> _WORK INSTRUCTION 1_
Please say whether each statement below agrees with the black poplar text, answering yes or no and quoting the words of the text that decide it. (a) The male black poplars bear red catkins. (b) The European species arrived in the early nineteenth century. (c) People planted the trees by taking cuttings from female trees.
> _WORK INSTRUCTION 2_
Duplicate the black poplar text from "If we had put" up to and including "and propagating trees.".
> _WORK INSTRUCTION 3_
Pick up the black poplar text and carry it on from its last sentence.

> _EXERCISE TEXT_

------------------------------------------------

The magnificent black poplar trees have become increasingly rare in the landscape over time due to several factors. Helen Bynum from the Suffolk Tree Wardens Network explains more about these magnificent trees, why their numbers dwindled, and the exciting new interventions that are being carried out to conserve and restore Suffolk’s cotton-trees.
Suffolk’s black poplars (Populus nigra subsp betulifolia) were known as cotton-trees for the white fluffy seeds which would have filled the air in late summer. Among natural stands of black poplar, the wind carried pollen from the male trees’ red catkins to fertilise the female trees’ yellow-green ones. These ripened into strings of green pods before bursting and releasing the wind-borne seeds.
If wind was vital for pollination and seed spread, it was water that provided the next essential element in the tree’s life course. Though produced in huge numbers, successful seed needed specific conditions on wet river margins with freshly exposed mud that didn’t dry too quickly.
Land drainage dried the land and flood prevention straightened and deepened river courses, removing the muddy meanders that profited the black poplars. People didn’t like all that fluff either, so although they continued to plant these very useful timber trees, often as standards in hedgerows, it was by taking cuttings from male trees.
It turned out that similar species of continental poplars gave useful wood and were faster growing, and they readily interbred with the native species. After the arrival of the European species in the late eighteenth century, non-natives, hybrids, and clones came to dominate the landscape.
For the native black poplar this meant a diminishing, ageing population which was heavily biased to the male gender and genetically very similar. Today such a population is unlikely to naturally regenerate easily through sexual reproduction. So, gene mixing is out, increasing the risk of a pathogen or climate shift devastating the remaining trees.
If we had put our hands onto the landscape to the cost of the native black poplar it has also proved possible to begin to mitigate the past harm. This involves restoring field floodplains and propagating trees.

------------------------------------------------

Stored items:
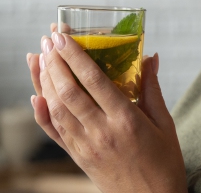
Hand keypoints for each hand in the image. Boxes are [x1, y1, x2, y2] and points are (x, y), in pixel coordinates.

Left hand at [28, 31, 186, 192]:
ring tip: (39, 57)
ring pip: (57, 109)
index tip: (63, 36)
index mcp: (126, 120)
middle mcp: (102, 132)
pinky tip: (35, 95)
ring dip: (44, 81)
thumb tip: (151, 57)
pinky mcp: (78, 158)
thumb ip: (152, 88)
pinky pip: (54, 133)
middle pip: (70, 92)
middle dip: (55, 62)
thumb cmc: (164, 163)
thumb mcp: (165, 124)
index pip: (94, 81)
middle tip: (47, 39)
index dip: (75, 56)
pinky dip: (41, 113)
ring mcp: (86, 146)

------------------------------------------------

> _OUTPUT 1_
(a) Yes: "the wind carried pollen from the male trees’ red catkins"
(b) No: "After the arrival of the European species in the late eighteenth century"
(c) No: "it was by taking cuttings from male trees"

> _OUTPUT 2_
If we had put our hands onto the landscape to the cost of the native black poplar it has also proved possible to begin to mitigate the past harm. This involves restoring field floodplains and propagating trees.

> _OUTPUT 3_
The Dedham Vale AONB team have been collecting a range of black poplar tree material with detailed genetic provenance recorded and established a clone bank from their chosen cuttings. With the aid of volunteer planters, some 500 black poplars from here have already begun repopulating the Stour Valley.
In an exciting new collaboration with the Suffolk Tree Warden Network (STWN) the AONB team are passing on material from their trees to establish a new black poplar nursery. Members of the STWN have established a series of tree nurseries thanks to Suffolk County Council’s Suffolk 2020 fund.
Tree wardens David Appleton and Fe Morris have already successfully included some black poplar cuttings in their nurseries but the partnership with the AONB represents a significant contribution to black poplar conservation outside the AONB.
The new dedicated black poplar nursery will be located at Langham Hall Walled Garden, run by the experienced Steve Adams and Catherine Supple with their volunteer team.
The intention is to carefully record striking of cuttings from the AONB marked stock so progeny can be available for river and wetland restoration throughout the county. In addition to the nursery, two carefully selected male and female feather trees will be planted in a nearby river-meadow floodplain, in an area that’s managed to ensure the best chance of natural regeneration and successful seed germination.
Black poplars become sexually mature from around six to ten years, so this forward-looking project will take the best of East Anglia’s native black poplar stock from the AONB and give it an enhanced chance via the STWN to help future proof Suffolk’s cotton-trees.